#### Job item:
What do the lines say, reproduced word for word, from the first of the entries below through the line bearing "Jual Karpet Masjid di Jatisampurna"?

#### Available records:

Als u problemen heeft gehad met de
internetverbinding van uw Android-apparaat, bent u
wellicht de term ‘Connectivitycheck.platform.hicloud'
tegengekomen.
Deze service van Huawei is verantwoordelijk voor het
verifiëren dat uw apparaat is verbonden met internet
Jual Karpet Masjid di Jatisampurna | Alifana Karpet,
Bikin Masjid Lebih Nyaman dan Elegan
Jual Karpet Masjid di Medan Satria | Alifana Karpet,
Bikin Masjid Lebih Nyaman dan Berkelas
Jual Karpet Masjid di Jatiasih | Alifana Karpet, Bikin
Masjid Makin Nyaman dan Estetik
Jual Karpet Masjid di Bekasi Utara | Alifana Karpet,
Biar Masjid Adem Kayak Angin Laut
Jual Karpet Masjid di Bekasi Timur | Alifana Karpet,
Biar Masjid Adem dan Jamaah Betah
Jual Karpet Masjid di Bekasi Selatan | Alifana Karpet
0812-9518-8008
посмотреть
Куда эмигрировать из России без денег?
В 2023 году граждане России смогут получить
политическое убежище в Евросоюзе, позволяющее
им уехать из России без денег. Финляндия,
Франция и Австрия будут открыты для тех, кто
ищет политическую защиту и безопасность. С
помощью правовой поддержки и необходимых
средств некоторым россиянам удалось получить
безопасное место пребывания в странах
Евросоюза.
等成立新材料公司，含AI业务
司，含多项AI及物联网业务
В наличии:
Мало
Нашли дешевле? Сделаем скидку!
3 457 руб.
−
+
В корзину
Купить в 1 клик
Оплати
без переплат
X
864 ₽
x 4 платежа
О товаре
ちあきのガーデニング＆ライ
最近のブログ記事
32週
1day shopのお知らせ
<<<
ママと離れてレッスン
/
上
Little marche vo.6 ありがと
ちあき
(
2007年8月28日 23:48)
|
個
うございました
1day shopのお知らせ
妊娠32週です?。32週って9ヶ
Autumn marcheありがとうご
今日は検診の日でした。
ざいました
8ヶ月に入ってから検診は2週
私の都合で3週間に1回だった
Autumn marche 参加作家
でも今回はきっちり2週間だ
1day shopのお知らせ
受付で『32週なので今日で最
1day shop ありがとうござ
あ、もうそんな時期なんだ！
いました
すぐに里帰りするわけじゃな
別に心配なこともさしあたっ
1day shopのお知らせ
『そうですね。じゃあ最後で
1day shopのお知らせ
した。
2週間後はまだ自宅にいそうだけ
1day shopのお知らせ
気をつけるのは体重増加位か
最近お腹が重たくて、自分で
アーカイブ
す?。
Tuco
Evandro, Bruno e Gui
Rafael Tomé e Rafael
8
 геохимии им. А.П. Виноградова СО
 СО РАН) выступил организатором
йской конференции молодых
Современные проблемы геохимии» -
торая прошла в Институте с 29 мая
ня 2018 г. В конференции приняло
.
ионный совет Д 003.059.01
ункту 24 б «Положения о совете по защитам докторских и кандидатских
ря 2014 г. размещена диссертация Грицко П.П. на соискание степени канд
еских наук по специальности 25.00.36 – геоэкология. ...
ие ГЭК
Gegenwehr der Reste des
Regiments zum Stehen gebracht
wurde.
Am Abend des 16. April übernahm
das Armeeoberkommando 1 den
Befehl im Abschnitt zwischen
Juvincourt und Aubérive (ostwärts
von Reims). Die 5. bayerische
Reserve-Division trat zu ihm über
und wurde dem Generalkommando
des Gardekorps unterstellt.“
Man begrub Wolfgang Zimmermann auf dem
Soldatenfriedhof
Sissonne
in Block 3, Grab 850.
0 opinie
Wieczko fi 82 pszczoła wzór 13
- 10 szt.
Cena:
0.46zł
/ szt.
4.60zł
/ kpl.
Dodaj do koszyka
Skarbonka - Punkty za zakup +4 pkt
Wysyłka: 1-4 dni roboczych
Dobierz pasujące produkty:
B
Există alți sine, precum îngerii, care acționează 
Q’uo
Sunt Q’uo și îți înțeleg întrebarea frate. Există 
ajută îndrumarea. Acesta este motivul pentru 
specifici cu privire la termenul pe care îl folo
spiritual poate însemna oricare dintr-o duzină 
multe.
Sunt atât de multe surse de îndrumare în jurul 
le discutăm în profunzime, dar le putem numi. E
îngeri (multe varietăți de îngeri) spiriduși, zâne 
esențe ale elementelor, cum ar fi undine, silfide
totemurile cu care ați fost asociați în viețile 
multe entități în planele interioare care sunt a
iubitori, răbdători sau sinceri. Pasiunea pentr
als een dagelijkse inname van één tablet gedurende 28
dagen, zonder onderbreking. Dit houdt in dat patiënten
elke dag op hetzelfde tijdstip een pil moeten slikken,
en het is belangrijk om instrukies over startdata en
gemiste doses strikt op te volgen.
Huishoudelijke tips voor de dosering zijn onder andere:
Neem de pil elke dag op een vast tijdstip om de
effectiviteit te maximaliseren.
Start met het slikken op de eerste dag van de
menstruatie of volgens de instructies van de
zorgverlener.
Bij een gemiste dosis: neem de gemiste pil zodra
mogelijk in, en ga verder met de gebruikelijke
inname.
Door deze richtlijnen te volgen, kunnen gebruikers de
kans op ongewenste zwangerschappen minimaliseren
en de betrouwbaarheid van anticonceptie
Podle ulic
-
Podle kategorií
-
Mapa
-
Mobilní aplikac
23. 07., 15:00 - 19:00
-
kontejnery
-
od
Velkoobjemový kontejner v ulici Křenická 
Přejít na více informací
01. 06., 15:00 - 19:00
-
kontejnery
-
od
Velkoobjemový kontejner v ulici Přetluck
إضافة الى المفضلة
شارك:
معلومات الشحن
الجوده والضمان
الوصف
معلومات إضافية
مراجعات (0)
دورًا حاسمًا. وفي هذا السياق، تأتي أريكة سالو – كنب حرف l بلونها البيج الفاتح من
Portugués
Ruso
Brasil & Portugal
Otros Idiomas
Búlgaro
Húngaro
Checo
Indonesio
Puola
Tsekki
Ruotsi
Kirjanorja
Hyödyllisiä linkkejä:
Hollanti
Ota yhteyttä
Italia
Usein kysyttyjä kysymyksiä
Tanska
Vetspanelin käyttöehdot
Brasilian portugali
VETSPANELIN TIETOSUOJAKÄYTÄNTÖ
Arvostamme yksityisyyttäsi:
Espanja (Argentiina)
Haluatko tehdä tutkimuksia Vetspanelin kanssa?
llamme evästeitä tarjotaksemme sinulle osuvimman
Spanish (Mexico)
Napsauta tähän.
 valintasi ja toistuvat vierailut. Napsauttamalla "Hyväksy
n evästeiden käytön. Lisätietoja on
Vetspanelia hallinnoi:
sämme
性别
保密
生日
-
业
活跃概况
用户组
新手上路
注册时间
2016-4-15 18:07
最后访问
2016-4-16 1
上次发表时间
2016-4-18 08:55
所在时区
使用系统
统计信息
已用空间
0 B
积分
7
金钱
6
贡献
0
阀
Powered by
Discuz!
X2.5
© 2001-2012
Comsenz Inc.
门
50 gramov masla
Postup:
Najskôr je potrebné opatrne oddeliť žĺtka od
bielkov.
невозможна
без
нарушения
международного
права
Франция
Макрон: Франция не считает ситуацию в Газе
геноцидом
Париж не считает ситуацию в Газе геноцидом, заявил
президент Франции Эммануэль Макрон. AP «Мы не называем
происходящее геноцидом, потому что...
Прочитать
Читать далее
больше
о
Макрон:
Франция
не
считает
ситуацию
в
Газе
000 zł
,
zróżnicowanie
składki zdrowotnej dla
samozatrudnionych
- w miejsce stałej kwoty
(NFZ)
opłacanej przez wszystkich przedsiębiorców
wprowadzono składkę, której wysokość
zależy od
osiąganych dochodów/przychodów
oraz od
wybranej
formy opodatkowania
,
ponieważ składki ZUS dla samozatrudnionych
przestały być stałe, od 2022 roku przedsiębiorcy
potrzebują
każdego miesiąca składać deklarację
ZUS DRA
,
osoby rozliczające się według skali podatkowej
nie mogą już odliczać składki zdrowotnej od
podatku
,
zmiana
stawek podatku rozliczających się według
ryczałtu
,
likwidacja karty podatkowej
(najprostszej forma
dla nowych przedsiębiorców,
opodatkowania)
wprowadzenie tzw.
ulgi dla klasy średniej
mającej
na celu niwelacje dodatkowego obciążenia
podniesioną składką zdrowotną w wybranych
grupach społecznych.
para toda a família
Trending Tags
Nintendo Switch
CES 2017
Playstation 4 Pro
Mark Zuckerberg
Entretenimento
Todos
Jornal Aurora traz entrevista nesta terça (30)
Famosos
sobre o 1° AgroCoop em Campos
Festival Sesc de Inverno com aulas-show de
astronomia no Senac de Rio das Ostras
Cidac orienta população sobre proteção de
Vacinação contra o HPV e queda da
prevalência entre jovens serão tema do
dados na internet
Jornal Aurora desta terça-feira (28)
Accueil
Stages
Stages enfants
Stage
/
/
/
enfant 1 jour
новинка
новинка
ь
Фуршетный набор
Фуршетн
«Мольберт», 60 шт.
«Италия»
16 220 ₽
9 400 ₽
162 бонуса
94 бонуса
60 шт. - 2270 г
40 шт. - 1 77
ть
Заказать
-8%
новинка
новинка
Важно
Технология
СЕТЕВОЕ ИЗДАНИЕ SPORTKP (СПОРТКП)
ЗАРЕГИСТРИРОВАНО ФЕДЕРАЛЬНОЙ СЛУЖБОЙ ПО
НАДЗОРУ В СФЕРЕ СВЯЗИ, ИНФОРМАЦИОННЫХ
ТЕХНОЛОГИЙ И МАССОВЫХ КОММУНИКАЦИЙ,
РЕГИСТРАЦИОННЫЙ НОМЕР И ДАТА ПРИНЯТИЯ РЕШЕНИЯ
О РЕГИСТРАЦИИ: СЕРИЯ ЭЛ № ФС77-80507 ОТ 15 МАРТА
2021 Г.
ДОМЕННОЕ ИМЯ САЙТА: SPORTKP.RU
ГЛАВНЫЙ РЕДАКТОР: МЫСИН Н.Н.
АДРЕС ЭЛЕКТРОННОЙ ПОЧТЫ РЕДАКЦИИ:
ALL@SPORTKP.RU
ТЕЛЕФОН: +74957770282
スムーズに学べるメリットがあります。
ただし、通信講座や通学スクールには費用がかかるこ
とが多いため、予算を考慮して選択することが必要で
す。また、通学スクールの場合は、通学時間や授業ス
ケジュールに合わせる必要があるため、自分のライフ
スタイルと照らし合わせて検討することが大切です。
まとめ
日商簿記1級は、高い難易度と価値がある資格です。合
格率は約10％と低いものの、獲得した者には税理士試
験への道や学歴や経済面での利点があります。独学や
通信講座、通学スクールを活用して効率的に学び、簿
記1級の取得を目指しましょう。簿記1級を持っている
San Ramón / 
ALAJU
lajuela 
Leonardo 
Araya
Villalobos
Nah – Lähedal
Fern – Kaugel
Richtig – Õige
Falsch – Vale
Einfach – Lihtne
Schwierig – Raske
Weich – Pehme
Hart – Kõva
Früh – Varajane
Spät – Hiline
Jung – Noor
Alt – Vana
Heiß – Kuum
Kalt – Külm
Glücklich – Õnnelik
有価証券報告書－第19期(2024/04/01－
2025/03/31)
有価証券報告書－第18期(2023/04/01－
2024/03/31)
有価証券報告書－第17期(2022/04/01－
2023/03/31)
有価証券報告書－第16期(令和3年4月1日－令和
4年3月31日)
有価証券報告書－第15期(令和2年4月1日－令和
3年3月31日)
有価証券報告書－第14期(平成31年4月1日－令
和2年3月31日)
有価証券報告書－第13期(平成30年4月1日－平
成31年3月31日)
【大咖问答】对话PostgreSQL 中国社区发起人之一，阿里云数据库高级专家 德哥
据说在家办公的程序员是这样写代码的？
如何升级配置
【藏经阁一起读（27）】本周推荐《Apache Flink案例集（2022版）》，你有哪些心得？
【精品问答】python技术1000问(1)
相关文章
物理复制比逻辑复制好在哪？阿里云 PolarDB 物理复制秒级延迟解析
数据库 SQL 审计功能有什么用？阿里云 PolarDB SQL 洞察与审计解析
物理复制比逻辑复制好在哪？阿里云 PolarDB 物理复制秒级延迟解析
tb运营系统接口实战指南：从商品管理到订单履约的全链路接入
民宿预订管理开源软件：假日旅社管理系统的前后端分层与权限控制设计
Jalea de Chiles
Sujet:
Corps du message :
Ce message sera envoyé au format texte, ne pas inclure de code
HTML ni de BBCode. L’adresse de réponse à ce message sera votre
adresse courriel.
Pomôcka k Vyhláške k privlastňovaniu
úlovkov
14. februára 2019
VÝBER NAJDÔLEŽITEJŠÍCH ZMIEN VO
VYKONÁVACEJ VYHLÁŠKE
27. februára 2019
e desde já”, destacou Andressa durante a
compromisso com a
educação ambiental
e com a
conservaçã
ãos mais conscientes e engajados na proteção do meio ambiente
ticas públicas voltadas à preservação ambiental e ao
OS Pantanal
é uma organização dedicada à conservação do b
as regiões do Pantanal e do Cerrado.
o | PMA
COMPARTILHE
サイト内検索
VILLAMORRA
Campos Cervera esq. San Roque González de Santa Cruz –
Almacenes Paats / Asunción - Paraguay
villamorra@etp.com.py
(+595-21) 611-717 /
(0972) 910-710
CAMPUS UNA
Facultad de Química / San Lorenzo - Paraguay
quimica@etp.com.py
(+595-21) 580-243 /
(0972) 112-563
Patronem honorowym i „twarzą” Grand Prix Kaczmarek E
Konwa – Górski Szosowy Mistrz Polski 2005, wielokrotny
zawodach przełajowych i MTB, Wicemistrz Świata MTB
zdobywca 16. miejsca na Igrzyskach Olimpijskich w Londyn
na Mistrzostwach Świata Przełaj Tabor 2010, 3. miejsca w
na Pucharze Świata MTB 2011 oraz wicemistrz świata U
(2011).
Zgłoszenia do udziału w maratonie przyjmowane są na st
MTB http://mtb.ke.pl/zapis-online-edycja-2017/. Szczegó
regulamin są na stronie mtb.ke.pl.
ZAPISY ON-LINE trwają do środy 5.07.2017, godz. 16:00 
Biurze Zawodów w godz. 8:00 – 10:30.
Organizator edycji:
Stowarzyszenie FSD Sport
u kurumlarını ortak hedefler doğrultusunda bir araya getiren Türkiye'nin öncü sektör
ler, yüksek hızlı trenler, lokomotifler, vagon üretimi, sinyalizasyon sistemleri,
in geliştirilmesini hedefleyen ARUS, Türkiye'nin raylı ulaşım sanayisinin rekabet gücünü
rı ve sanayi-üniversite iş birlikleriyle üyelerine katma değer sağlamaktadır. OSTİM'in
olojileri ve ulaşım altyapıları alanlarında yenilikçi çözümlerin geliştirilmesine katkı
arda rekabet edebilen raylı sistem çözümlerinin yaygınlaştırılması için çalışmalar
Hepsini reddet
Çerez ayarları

#### Task result:
Als u problemen heeft gehad met de
internetverbinding van uw Android-apparaat, bent u
wellicht de term ‘Connectivitycheck.platform.hicloud'
tegengekomen.
Deze service van Huawei is verantwoordelijk voor het
verifiëren dat uw apparaat is verbonden met internet
Jual Karpet Masjid di Jatisampurna | Alifana Karpet,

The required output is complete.